SOURCE DATA:
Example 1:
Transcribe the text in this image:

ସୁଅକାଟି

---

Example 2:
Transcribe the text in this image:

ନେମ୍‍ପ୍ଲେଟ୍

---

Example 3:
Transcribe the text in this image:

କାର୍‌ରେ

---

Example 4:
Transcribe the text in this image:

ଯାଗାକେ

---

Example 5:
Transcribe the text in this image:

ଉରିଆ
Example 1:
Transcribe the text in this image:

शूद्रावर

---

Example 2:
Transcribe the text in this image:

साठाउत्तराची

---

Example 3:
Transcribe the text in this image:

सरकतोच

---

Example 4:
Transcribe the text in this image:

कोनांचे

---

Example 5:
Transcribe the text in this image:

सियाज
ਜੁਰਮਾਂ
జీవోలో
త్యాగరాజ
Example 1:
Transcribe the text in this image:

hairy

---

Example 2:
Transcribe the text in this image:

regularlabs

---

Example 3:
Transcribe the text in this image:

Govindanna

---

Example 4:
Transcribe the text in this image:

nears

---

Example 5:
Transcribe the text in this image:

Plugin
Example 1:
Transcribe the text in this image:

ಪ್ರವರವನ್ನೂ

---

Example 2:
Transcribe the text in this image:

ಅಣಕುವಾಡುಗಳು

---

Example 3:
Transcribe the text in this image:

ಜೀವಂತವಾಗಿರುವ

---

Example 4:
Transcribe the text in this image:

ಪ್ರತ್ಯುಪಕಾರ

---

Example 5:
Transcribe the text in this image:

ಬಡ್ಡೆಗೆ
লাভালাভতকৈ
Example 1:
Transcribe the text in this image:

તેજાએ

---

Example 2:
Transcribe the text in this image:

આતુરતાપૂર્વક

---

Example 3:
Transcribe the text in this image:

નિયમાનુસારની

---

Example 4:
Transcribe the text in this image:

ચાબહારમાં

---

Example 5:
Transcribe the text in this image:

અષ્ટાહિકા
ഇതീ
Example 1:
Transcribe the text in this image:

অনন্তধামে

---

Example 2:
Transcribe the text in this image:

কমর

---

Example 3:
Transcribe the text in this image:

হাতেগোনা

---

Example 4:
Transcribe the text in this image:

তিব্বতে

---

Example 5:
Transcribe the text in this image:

TO DO: All of the records need to be transcribed exactly.

SOLUTION TO THE EXERCISE:
Example 1:
Transcribe the text in this image:

ସୁଅକାଟି

---

Example 2:
Transcribe the text in this image:

ନେମ୍‍ପ୍ଲେଟ୍

---

Example 3:
Transcribe the text in this image:

କାର୍‌ରେ

---

Example 4:
Transcribe the text in this image:

ଯାଗାକେ

---

Example 5:
Transcribe the text in this image:

ଉରିଆ
Example 1:
Transcribe the text in this image:

शूद्रावर

---

Example 2:
Transcribe the text in this image:

साठाउत्तराची

---

Example 3:
Transcribe the text in this image:

सरकतोच

---

Example 4:
Transcribe the text in this image:

कोनांचे

---

Example 5:
Transcribe the text in this image:

सियाज
ਜੁਰਮਾਂ
జీవోలో
త్యాగరాజ
Example 1:
Transcribe the text in this image:

hairy

---

Example 2:
Transcribe the text in this image:

regularlabs

---

Example 3:
Transcribe the text in this image:

Govindanna

---

Example 4:
Transcribe the text in this image:

nears

---

Example 5:
Transcribe the text in this image:

Plugin
Example 1:
Transcribe the text in this image:

ಪ್ರವರವನ್ನೂ

---

Example 2:
Transcribe the text in this image:

ಅಣಕುವಾಡುಗಳು

---

Example 3:
Transcribe the text in this image:

ಜೀವಂತವಾಗಿರುವ

---

Example 4:
Transcribe the text in this image:

ಪ್ರತ್ಯುಪಕಾರ

---

Example 5:
Transcribe the text in this image:

ಬಡ್ಡೆಗೆ
লাভালাভতকৈ
Example 1:
Transcribe the text in this image:

તેજાએ

---

Example 2:
Transcribe the text in this image:

આતુરતાપૂર્વક

---

Example 3:
Transcribe the text in this image:

નિયમાનુસારની

---

Example 4:
Transcribe the text in this image:

ચાબહારમાં

---

Example 5:
Transcribe the text in this image:

અષ્ટાહિકા
ഇതീ
Example 1:
Transcribe the text in this image:

অনন্তধামে

---

Example 2:
Transcribe the text in this image:

কমর

---

Example 3:
Transcribe the text in this image:

হাতেগোনা

---

Example 4:
Transcribe the text in this image:

তিব্বতে

---

Example 5:
Transcribe the text in this image:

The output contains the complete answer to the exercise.